I’m about to start the dreaded task of marking the wiki for Mobile Workforce Technologies. I struggle with this every time. I want to encourage student collaboration, but, when it comes to marking it, I want it easy to work out who did what so I can award a ‘mark’. It’s something that becomes quite nerve wracking at some levels.
For each page in the wiki, there is a main player, the person who started the topic, and put in much, if not most, of the effort. They have vested their learning in it. They deserve the recognition for it. But then, there’s the minor contributors. They have seen opportunities for expanding on work, for adding to the totallity of the topic.
In previous years, most pages were single author, partly because Luke and I struggled with the notion of collaboration almost as much as the students do. The eternal question becomes “how will you know who did what?” We always say that we refer to the history of each page and can work out who contributes what. So we have a kind of objective way of measuring what’s been going on. But, it makes the marking so fraught with decisions. How much effort did each contributor put in? Is it directly related to the number of edits? The amount of each edit? How thoroughly do we go through each page to extract the amount of work each student does?
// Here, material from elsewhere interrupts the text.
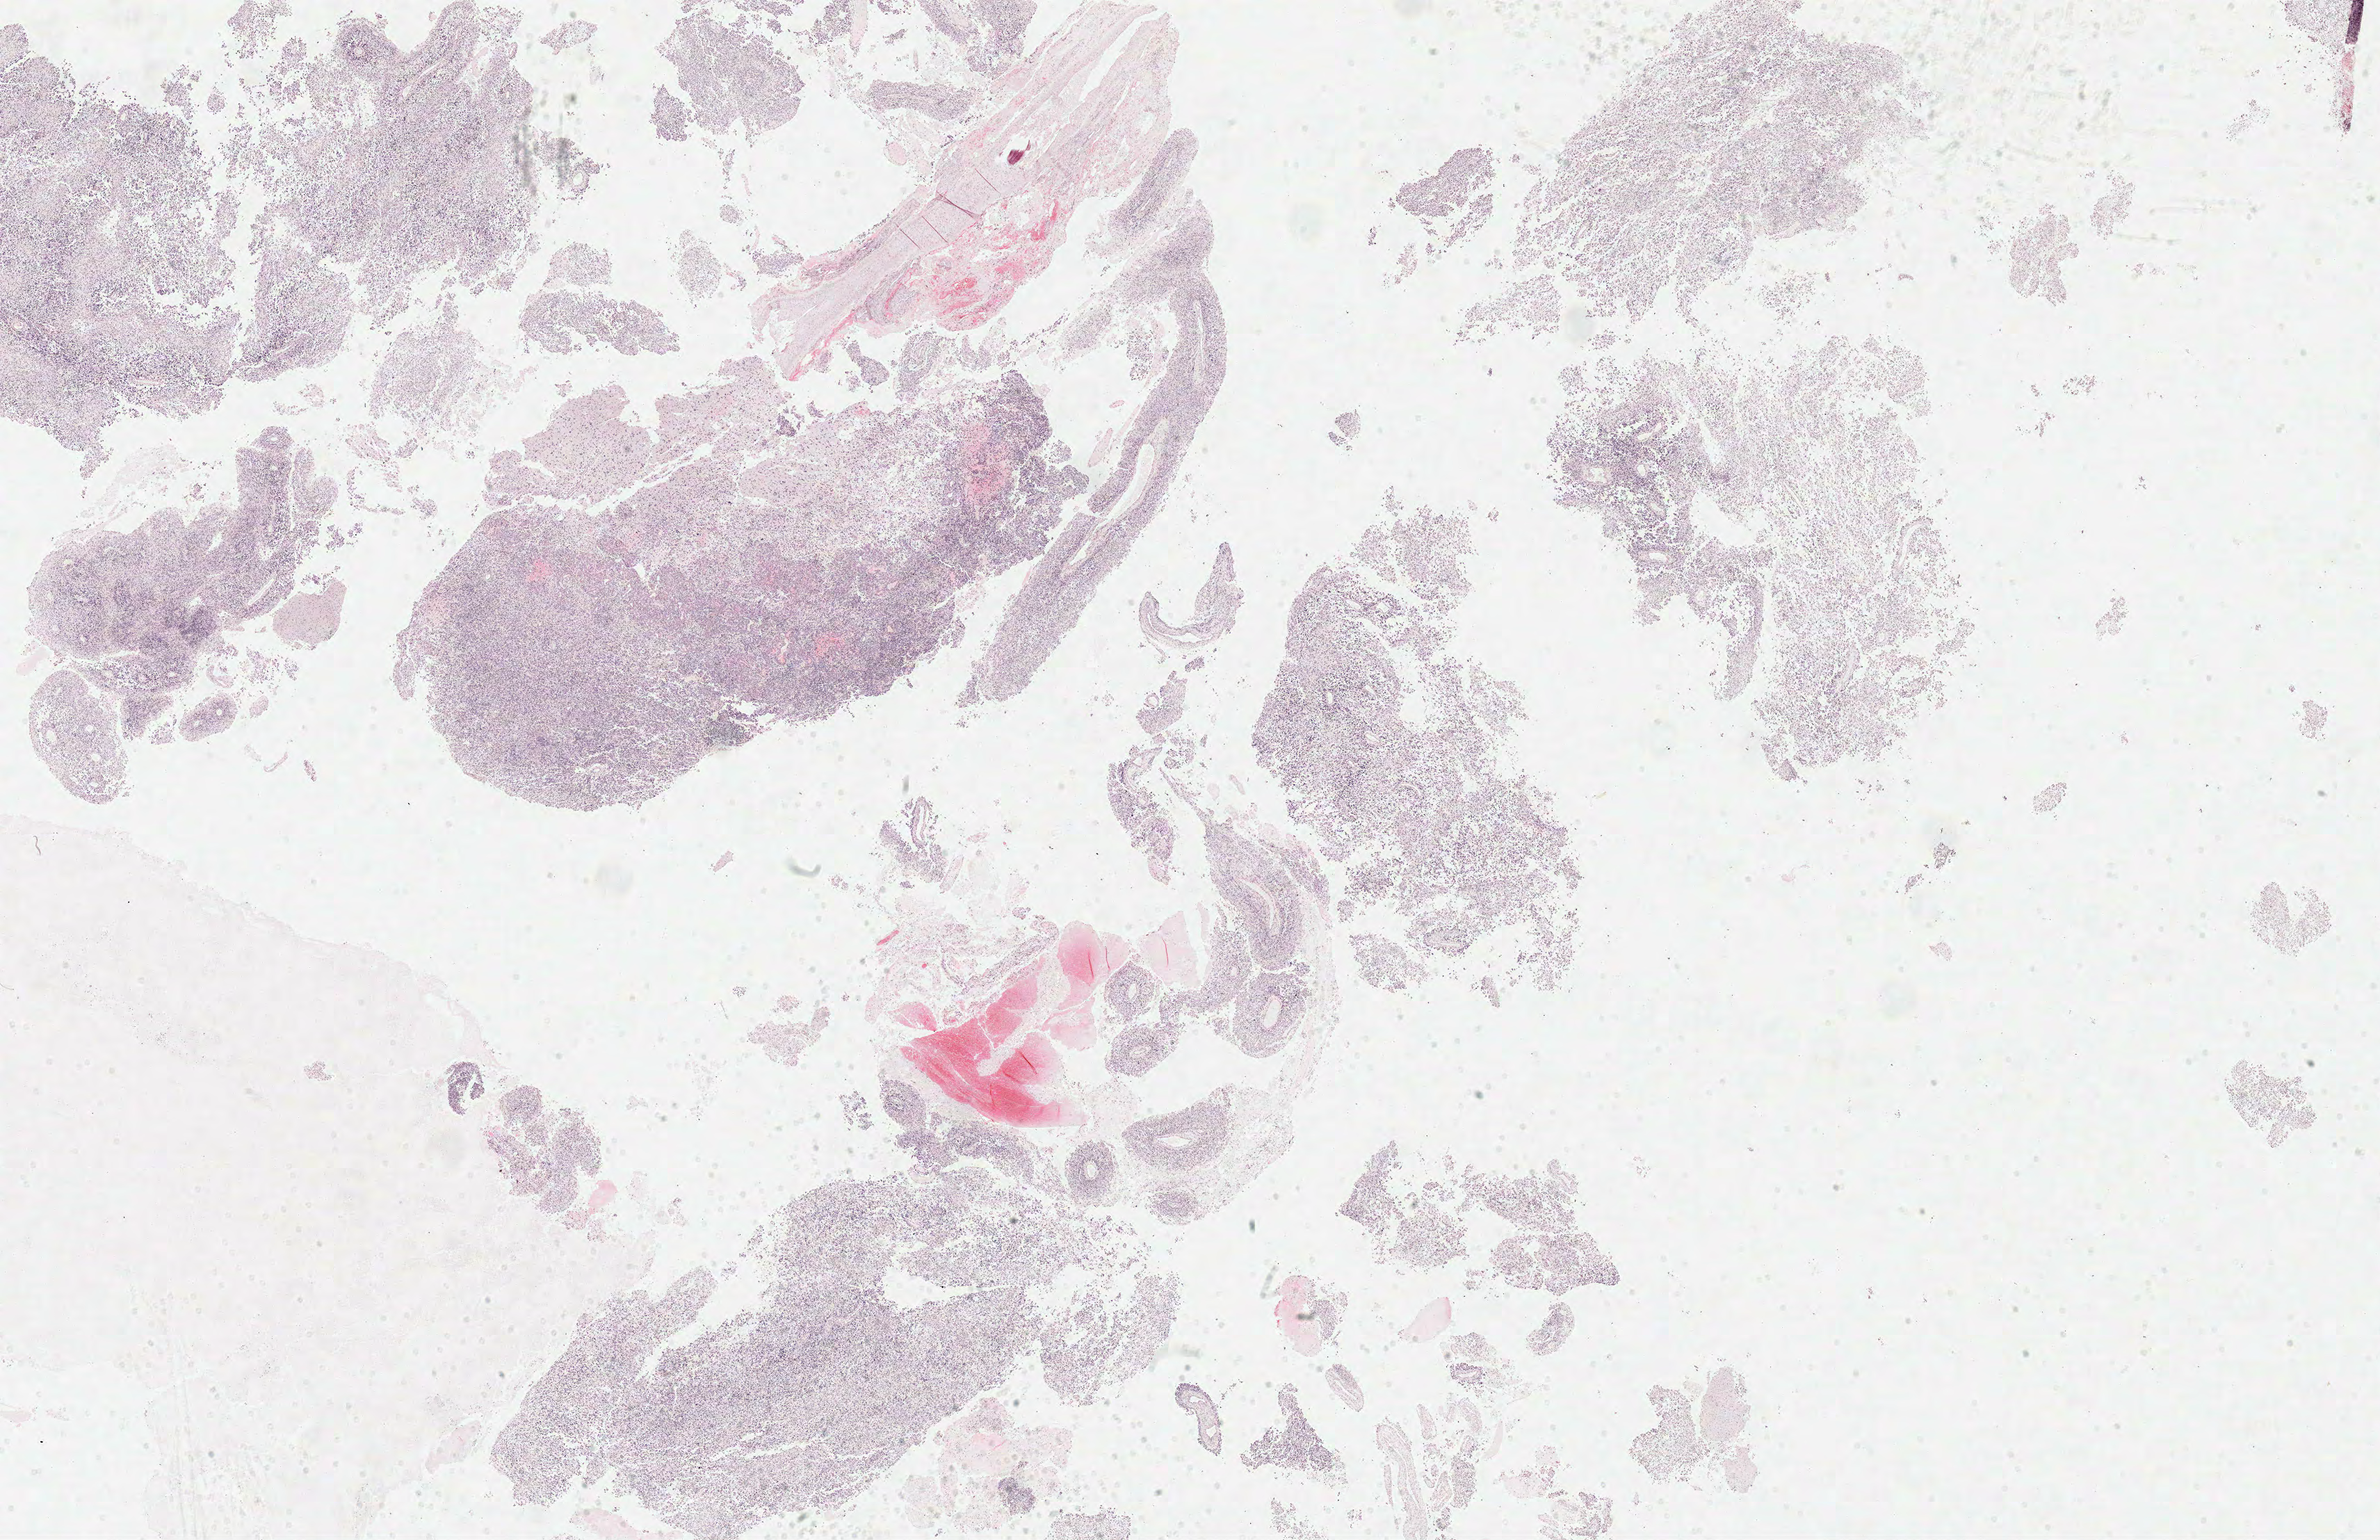
Whole-slide histology image, H&E — whole scanned area (about 26.9 x 17.4 mm, slide scanned at 40x) shown as a low-resolution overview. Formalin-fixed paraffin-embedded (FFPE) diagnostic section. Brain, primary tumour sample. Patient: female, age at initial diagnosis 72 years.
- pathologic diagnosis: Glioblastoma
The history does overcome the traditional group work problem of the free loader. There are no free loaders here. And, if there are, they are easy to find. We know who has contributed, who has participated, who has engaged with learning. We can find them and this becomes evident in the participation mark (this will deserve a post of its own when I get to it).
But the contribution of each student, the measure of their learning, this is where we have our work cut out for us. How much did each student learn about the core concepts of both the topics and the values of collaborative work environments? That’s what we’re really measuring. And that’s what we have to find.